____ Исходный документ

Не по этой ли самой причине у Шолохова с первых же шагов его в литературе и оказалось столько врагов, уже по первому тому «Тихого Дона» почувствовавших мощь его таланта, поставившего себя на службу народу. И, конечно, это были не личные враги Шолохова, а враги новой, социалистической культуры, утверждающей себя на заре народной власти. Начисто, наглядно опрокидывающей тот навет на ее лучших представителей, что они якобы превратили всю предшествующую русскую культуру в обломки, отрицая преемственность ее лучших идей, форм, достижений. И тот, другой, навет, что сами они не способны к творческому созиданию.
Но могло ли быть и какое-нибудь более убедительное, чем «Тихий Дон», подтверждение нервущейся связи новой, социалистической культуры с лучшими культурными традициями своего народа и более веское доказательство творческих возможностей этого народа, вызванных к жизни Октябрем? Вот почему сразу и вызвал на себя такой огонь Шолохов, в котором наши недруги тотчас же безошибочно почувствовали одного из самых выдающихся созидателей социалистической культуры. Что только не измышлялось при этом!

________
____ Раздел данных

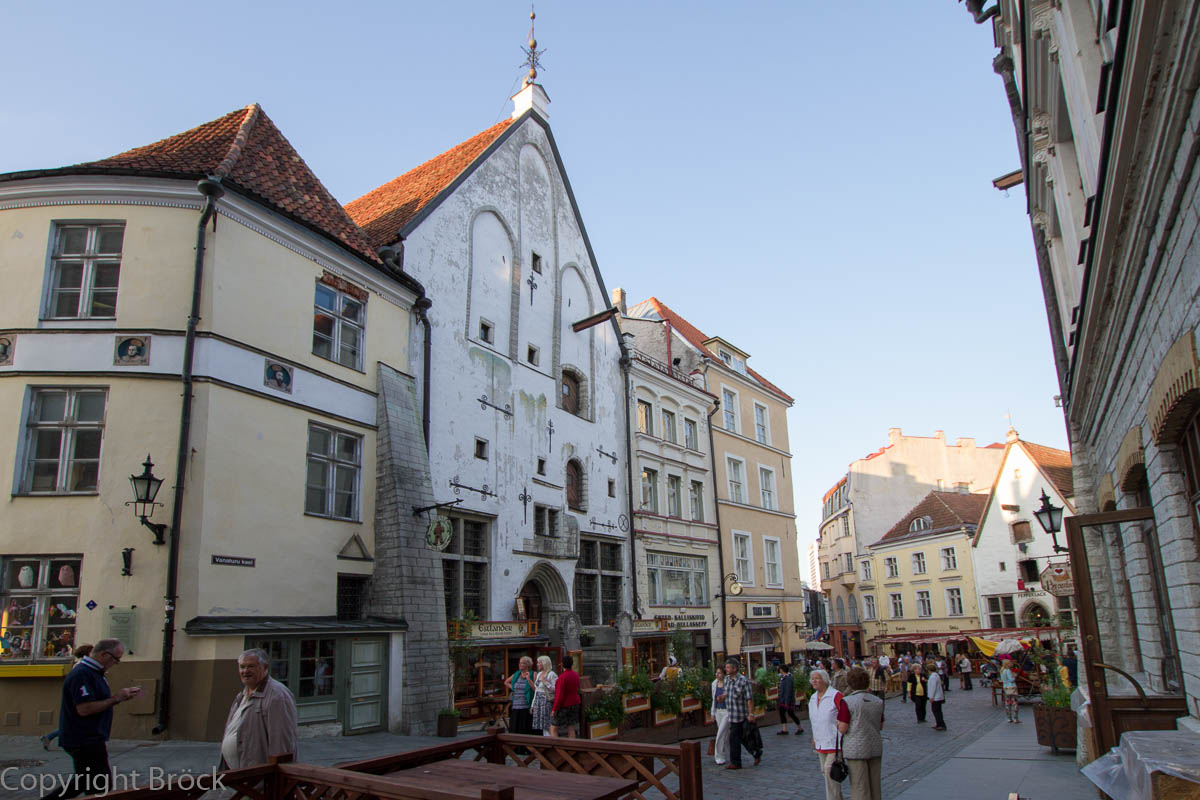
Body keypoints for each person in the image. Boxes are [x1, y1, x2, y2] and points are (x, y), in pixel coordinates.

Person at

________

Перепечатайте без изменений фрагмент текста о Шолохове от слов «Но могло ли» до слов «измышлялось при этом!» включительно. Строки выше — самостоятельный материал, не относящийся к тексту о Шолохове.

▶ Решение ниже:
Но могло ли быть и какое-нибудь более убедительное, чем «Тихий Дон», подтверждение нервущейся связи новой, социалистической культуры с лучшими культурными традициями своего народа и более веское доказательство творческих возможностей этого народа, вызванных к жизни Октябрем? Вот почему сразу и вызвал на себя такой огонь Шолохов, в котором наши недруги тотчас же безошибочно почувствовали одного из самых выдающихся созидателей социалистической культуры. Что только не измышлялось при этом!